• **To do**:
A: According to the passage on literature and biology, which branch of science did Snow put forward as requisite in the common culture?
B: From the passage on literature and biology, quote the text starting at "tion between literature and biology" and ending at "own particular ends.".

• **Source document**:

closely interrelated, even as commentators from Thomas Huxley to C.P. Snow and beyond have denied their kinship. Even Snow took a “second look” at his 1959 two-cultures thesis in 1963 and “regretted” using as his “test question about scientific literacy, What do you know of the Second Law of Thermodynamics?” Instead, he “put forward a branch of science which ought to be requisite in the common culture”: molecular biology (Snow 1963: 72-73). Unlike thermodynamics, Snow explained, this field “does not involve serious conceptual difficulties” and “needs very little mathematics”; “most of all,” it needs “a visual three-dimensional imagination” (73). Snow’s change of mind was, on the one hand, prophetic, in that it foresaw the biosciences’ increasing significance at the turn of our millennium. This rise to prominence partly results from the fact that, unlike the second law of thermodynamics, which is of “universal physical

significance,” the new biosciences “deal … only with microscopic parts of the cosmos” which are nonetheless “of importance to each of us” (74). On the other hand, Snow’s shift from physics to biology also counts as a major move from “hard” to historical science. According to zoologist Richard Lewontin, biology “is all about unique historical events … and does not have the kind of universals about which physicists speak” (qtd. in Poovey 2001: 437). And while no science can go about its work “without using a language that is filled with metaphors” (Lewontin 2000: 3), only biology offers “grand universals” or “generalizations” that actually work as “governing metaphors” (Lewontin qtd. in Poovey 2001: 437). Such metaphors, like “adaptation” or “construction,” organize both biology and literary criticism and raise the question of what tropes dominate the field at what time and to what effect. The biosciences’ growing cultural visibility and prestige is partly due to the

fact that they can be narrativized more easily than mathematics and physics. Sarah Franklin writes that the “power of stories about life itself and its Creation lies in their invocation of a global reach, a universal essence of humanity, a shared, primordial ontology” (Franklin 2000: 197-98). This power calibrates itself both at the level of politics, truth, or liberation, and as what Franklin calls “the genetic imaginary” (198). Projected in different ways by H.G. Wells as well as by Michael Crichton, Margaret Atwood, Michel Houellebecq, and Richard Powers, this imaginary resonates with one of the fundamental concepts of biology: the “unity” of basic living substance (all biological organisms are composed of cells) and of its origin (all life originates from the emergence of the same chemical substance, DNA). However, our sense of DNA as information, code, and language is itself a “period piece,” as Lily Kay puts it (Kay 1999: 226), inextricably bound to the rise of the computer, information theory, and semiotics in the 1950s, while echoing both the sense that “in the beginning was the word” and that life is a book to be read, interpreted, and edited. Like the sustainable cultural impact of theories of evolution, the “genetic imaginary” thus foregrounds the persistent interrelation between literary, theological, and biological conceptions of life. Given all these complexities, how can we even begin to think about the rela-

tion between literature and biology in systematic ways? Reading literature and biology as stories about life is one way of shaping the relation between literature and the biosciences; exploring stories of biology and biologists in literature is another. Still, narrative and narratology are narrow lenses, reducing biology to dimensions which can be “narrativized.” Poetry – from the romantics’ preoccupation with nature to C.K. Williams’s poems on Alzheimer’s disease and Ruth Padel’s Darwin: A Life in Poems (2009) – forms and deforms our sense of the discipline in its own particular ways. Even more significant are technical terms (such as origin, genus, genre, gender, reproduction, and mimicry) and cultural practices (like classification and taxonomy) which both biology and literary studies employ to their own particular ends.

(Stored items from a collection)
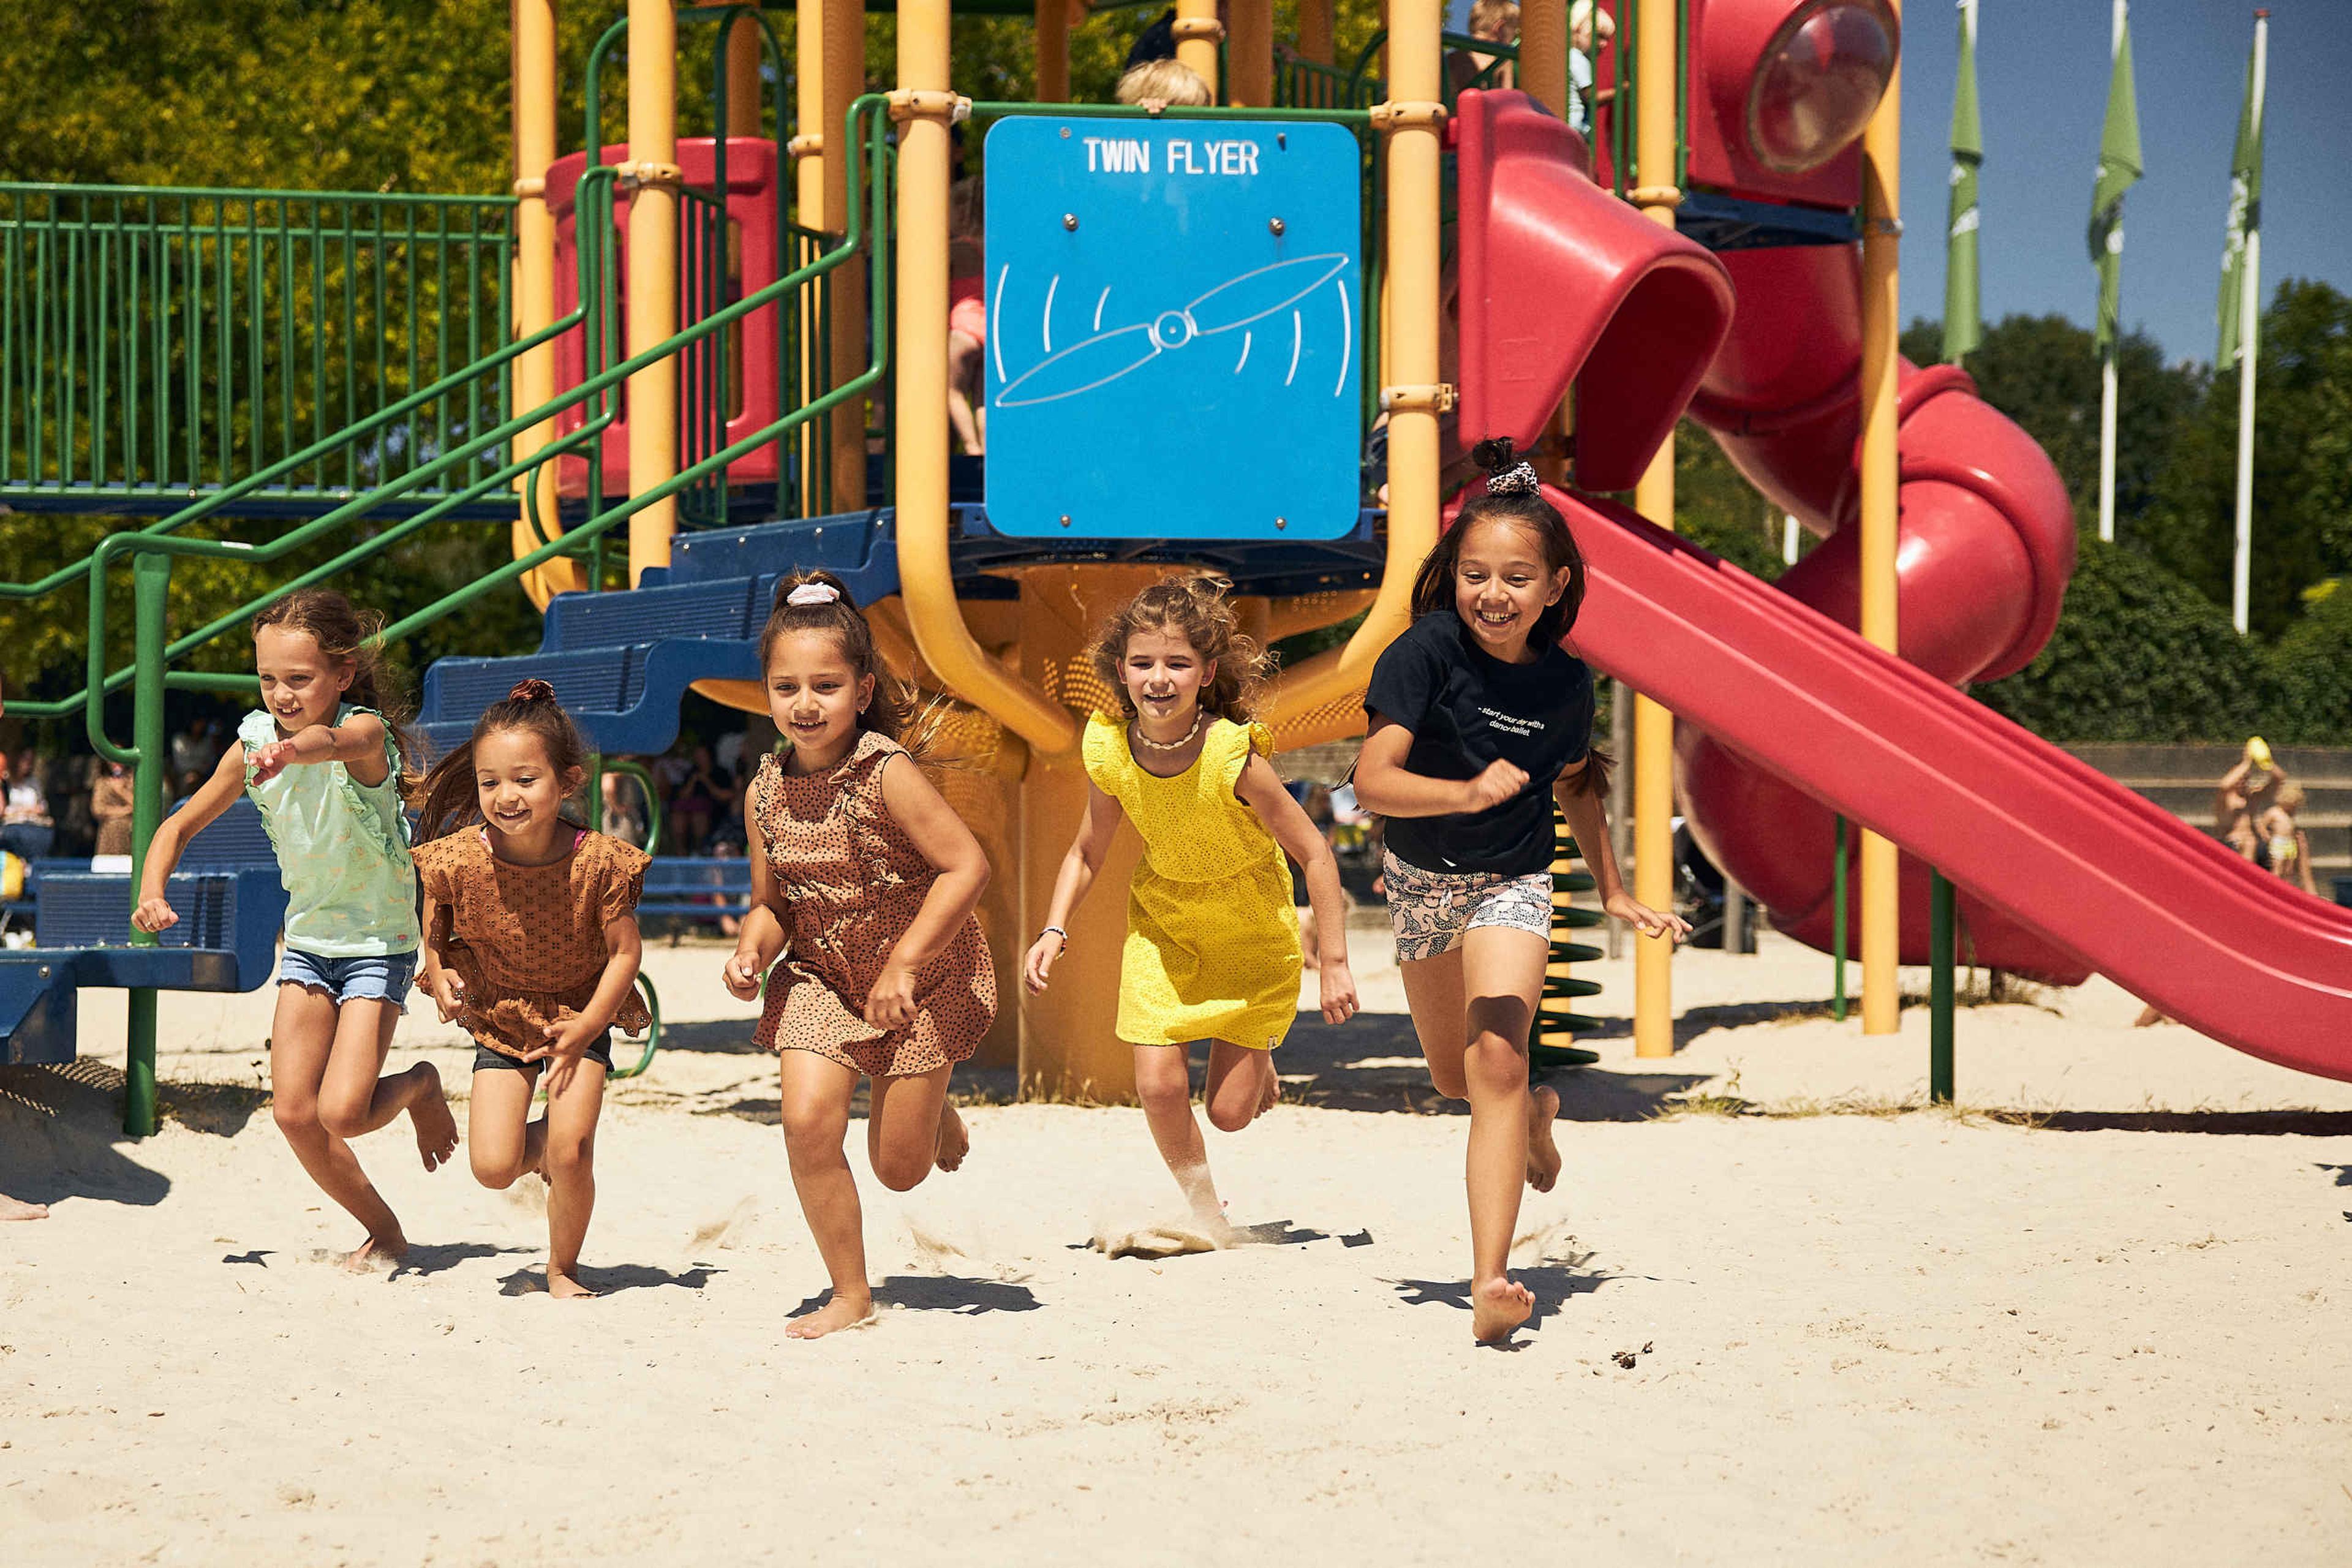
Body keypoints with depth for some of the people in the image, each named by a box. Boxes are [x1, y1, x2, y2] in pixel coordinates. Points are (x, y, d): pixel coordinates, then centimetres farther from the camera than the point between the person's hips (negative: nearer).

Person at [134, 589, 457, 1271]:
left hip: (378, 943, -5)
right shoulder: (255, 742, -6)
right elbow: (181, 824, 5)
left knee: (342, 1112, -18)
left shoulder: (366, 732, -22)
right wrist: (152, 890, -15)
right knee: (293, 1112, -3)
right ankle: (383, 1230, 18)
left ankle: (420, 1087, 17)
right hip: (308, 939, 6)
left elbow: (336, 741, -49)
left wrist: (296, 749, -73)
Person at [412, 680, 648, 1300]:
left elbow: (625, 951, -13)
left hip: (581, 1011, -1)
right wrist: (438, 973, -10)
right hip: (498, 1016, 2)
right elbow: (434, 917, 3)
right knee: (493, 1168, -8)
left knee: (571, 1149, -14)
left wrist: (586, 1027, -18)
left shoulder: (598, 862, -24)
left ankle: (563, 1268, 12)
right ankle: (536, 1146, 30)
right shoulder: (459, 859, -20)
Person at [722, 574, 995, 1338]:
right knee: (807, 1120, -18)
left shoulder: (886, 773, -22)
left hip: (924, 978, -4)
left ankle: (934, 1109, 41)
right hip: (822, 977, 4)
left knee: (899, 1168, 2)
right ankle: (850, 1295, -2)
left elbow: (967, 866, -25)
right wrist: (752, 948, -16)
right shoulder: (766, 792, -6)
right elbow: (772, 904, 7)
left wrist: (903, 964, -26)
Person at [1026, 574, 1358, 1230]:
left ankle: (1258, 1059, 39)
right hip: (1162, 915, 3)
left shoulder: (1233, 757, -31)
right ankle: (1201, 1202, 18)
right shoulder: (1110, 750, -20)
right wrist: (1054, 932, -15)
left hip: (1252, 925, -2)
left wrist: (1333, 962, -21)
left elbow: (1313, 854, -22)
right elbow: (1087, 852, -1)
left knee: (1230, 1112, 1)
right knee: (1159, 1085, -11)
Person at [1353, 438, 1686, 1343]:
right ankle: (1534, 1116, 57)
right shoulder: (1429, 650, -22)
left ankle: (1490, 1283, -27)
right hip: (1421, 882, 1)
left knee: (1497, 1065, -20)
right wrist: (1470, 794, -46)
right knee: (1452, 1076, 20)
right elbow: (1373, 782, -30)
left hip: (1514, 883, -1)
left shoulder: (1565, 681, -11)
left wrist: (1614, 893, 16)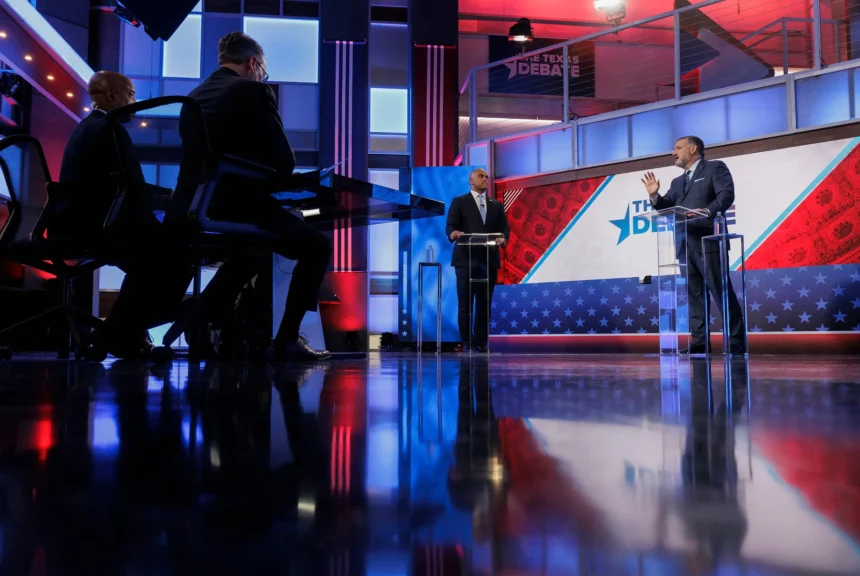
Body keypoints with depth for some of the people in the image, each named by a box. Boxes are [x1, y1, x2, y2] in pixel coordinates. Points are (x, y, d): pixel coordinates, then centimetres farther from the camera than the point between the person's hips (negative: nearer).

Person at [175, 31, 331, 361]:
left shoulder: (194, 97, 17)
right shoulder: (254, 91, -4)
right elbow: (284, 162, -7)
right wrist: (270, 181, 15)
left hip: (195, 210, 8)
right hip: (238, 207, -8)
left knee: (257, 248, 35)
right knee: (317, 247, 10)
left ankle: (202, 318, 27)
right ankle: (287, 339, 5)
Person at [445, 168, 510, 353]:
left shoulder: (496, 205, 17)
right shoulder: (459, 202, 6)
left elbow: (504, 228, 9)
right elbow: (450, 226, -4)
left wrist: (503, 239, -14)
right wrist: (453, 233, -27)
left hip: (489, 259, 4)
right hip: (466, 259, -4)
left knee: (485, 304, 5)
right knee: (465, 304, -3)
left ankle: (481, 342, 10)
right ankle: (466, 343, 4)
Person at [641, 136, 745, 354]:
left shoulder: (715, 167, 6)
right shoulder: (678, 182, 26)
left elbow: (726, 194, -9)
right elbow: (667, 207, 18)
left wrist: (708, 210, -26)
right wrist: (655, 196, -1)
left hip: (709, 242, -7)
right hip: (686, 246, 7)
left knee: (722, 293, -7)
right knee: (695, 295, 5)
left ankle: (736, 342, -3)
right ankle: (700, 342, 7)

• **Task-by-task results**:
A: Molecular biology.

B:
tion between literature and biology in systematic ways? Reading literature and biology as stories about life is one way of shaping the relation between literature and the biosciences; exploring stories of biology and biologists in literature is another. Still, narrative and narratology are narrow lenses, reducing biology to dimensions which can be “narrativized.” Poetry – from the romantics’ preoccupation with nature to C.K. Williams’s poems on Alzheimer’s disease and Ruth Padel’s Darwin: A Life in Poems (2009) – forms and deforms our sense of the discipline in its own particular ways. Even more significant are technical terms (such as origin, genus, genre, gender, reproduction, and mimicry) and cultural practices (like classification and taxonomy) which both biology and literary studies employ to their own particular ends.